# The BMW 3.0 CSL #25 racecar at 2015 Detroit Auto Show



## captainaudio (Jul 17, 2007)

The #25 Batmobile was at the 2012 Lime Rock Historic Festival. It was driven in two races by Lime Rock Drivers Club head coach Simon Kirkby. Simon took the pole and led every lap in both races.

At last years Amelia Island Concours there were several of the 3.0 CSL Batmobiles on display.

I have a 1/18 die cast models of the #25 car, the #24 car and the #42 car that qre signed by Sam Posey in my collection.

CA


----------



## MalibuMafiaV (Jul 7, 2005)

I got to see this car race in person during last years rolex reunion.
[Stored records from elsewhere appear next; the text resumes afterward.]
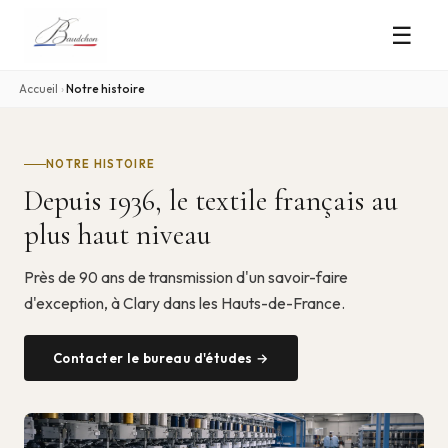
☰
Accueil
›
Notre histoire
NOTRE HISTOIRE
Depuis 1936, le textile français au
plus haut niveau
Près de 90 ans de transmission d'un savoir-faire
d'exception, à Clary dans les Hauts-de-France.
Contacter le bureau d'études →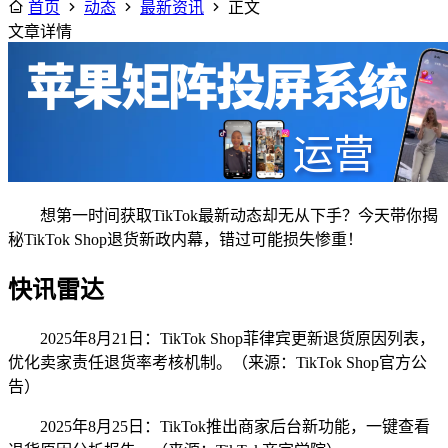
首页
动态
最新资讯
正文
文章详情
想第一时间获取TikTok最新动态却无从下手？今天带你揭
秘TikTok Shop退货新政内幕，错过可能损失惨重！
快讯雷达
2025年8月21日：TikTok Shop菲律宾更新退货原因列表，
优化卖家责任退货率考核机制。（来源：TikTok Shop官方公
告）
2025年8月25日：TikTok推出商家后台新功能，一键查看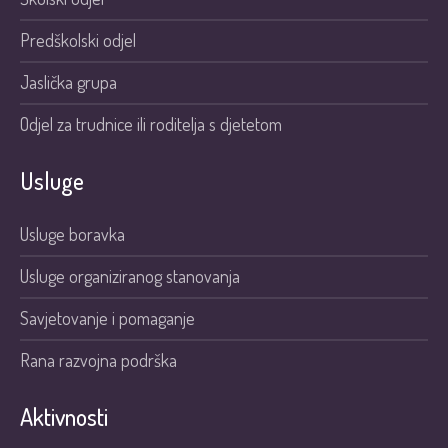
Predškolski odjel
Jaslička grupa
Odjel za trudnice ili roditelja s djetetom
Usluge
Usluge boravka
Usluge organiziranog stanovanja
Savjetovanje i pomaganje
Rana razvojna podrška
Aktivnosti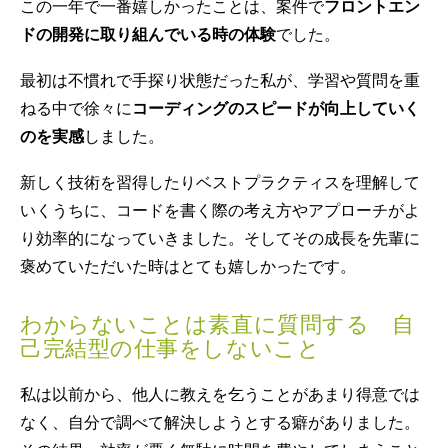
この一年で一番嬉しかったことは、案件で
フロントエン
ドの開発に取り組んでいる時の体験
でした。
最初は不慣れで手探り状態だった私が、学習や質問を重
ねる中で徐々に
コーディングのスピードが向上していく
のを実感
しました。
新しく技術を習得したりベストプラクティスを理解して
いくうちに、コードを書く際の考え方やアプローチがよ
り効率的になっていきました。そしてその成長を先輩に
褒めていただいた時はとても嬉しかったです。
わからないことは素直に質問する 自
己完結型の仕事をしないこと
私は以前から、他人に教えを乞うことがあまり得意では
なく、自分で調べて解決しようとする癖がありました。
It was absolutely awesome!.


----------



## captainaudio (Jul 17, 2007)

Here are Sam Posey and Simon Kirkby with the #25 3.0 CSL at the 2012 Lime Rock Historic Festival.


----------



## Speedyvonzalez (Apr 16, 2014)

What a beautiful piece of hardware, mankind is pretty awesome


----------



## TennesseeZ4 (Sep 1, 2012)

I watched Peter Gregg in these cars at Road Atlanta the year that he campaigned them. It was a big change as he had been a die-hard Porsche racer, but succumbed to the lure of the CSL. One of the most iconic production based race cars ever built, and just as appealing to the eye today as it was during it's peak racing time.


----------